5 is a plan view showing a combustion air injection unit of the second and third combustion air supply units according to an embodiment of the present invention.
6 is a schematic view showing a fluid medium discharge unit according to an embodiment of the present invention.
FIG. 7 is a schematic view showing a discharge flow of exhaust gas in a boiler-integrated bubbling fluidized bed combustion furnace according to an embodiment of the present invention.
8 is a schematic view showing the flow of combustion air injected into the bubbling fluidized bed combustion furnace through the second and third combustion air supply means according to an embodiment of the present invention.

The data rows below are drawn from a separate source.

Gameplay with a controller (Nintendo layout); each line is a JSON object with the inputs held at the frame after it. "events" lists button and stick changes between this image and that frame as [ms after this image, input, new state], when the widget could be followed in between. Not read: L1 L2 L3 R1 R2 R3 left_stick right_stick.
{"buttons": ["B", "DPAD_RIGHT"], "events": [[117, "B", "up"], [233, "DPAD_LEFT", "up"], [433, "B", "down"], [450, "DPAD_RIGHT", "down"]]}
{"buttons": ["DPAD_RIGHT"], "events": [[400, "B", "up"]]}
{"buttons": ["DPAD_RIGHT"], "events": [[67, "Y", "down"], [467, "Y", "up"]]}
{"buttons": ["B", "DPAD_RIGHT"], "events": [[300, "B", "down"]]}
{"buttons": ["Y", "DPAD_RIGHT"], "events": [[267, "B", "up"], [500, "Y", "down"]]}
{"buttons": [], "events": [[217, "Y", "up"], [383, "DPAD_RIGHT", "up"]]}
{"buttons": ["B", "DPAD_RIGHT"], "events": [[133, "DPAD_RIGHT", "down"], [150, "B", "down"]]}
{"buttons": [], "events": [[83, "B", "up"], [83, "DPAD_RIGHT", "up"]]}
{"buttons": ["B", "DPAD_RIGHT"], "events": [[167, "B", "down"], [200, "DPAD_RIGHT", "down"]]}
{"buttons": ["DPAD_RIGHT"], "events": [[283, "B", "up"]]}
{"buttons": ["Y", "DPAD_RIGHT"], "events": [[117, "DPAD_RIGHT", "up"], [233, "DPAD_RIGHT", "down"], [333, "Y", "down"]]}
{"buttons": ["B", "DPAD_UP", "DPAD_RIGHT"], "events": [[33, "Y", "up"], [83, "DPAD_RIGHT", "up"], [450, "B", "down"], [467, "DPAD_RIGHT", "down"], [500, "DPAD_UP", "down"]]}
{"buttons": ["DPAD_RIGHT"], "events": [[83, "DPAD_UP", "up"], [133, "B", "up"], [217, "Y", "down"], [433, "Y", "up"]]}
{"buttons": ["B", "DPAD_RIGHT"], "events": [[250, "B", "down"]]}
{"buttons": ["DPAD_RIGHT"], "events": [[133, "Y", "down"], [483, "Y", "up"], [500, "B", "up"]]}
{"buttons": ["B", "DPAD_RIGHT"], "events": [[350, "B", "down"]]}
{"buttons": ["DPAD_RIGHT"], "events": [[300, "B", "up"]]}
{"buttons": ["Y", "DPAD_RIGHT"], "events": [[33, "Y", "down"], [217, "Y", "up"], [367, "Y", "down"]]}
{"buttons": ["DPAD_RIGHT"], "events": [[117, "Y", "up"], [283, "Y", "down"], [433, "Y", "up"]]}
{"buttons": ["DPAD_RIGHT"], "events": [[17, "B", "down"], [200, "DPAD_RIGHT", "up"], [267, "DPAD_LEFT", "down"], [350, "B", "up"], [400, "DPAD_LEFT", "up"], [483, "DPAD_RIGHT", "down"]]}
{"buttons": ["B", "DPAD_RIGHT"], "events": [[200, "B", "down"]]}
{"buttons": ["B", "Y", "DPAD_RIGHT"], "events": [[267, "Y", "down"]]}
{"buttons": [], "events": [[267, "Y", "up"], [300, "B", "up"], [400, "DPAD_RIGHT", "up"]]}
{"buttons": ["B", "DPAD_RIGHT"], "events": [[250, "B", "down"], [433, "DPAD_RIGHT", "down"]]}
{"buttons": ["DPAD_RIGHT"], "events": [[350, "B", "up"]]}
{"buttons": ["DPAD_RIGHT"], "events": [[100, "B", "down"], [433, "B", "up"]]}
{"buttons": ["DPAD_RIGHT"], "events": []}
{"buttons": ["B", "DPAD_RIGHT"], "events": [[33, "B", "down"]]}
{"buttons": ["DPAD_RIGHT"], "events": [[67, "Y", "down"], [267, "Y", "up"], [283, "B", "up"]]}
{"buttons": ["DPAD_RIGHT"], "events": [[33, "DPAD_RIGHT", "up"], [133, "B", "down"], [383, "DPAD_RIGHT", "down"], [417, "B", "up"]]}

Hereinafter, the present invention will be described in detail with reference to the drawings. It is to be noted that like elements in the drawings are represented by the same reference numerals as possible. Further, detailed description of known functions and configurations that may unnecessarily obscure the gist of the invention will be omitted.

2 is a schematic view showing a boiler-integrated bubble-fluidized bed combustion furnace according to an embodiment of the present invention.

2, the boiler integrated bubble-fluidized bed combustion furnace 1 according to an embodiment of the present invention includes a bubble fluidized bed combustion furnace 10, a first combustion air supply means 20, a second combustion air supply means 30, A third combustion air supply unit 40, a waste heat recovery boiler 50, a second waste heat recovery unit 60, and a heat exchange unit 70.

The bubbling fluidized bed combustion furnace 10 includes a main combustion furnace 11 and a second combustion furnace 12.

The main combustion furnace 11 is provided with a fuel inlet 11a at one side of the outer surface thereof and a first combustion burner 11c at the other side thereof.

In order to prevent local combustion or locally heat accumulation in the main combustion furnace due to the injection of the solid fuel into the fuel inlet 11a in one direction, it is preferable that at least two fuel injection openings 11a are formed .

The flow medium 11b is floated above the bubbling fluidized bed combustion furnace 10 through the first combustion air supply means 20 and mixed with the solid fuel to be injected so that the solid fuel can be uniformly combusted. Any one of alumina oxide or sand may be used.

The first combustion burner 11c burns light oil, biogas or the like to raise the temperature inside the main combustion furnace 11 to a predetermined temperature.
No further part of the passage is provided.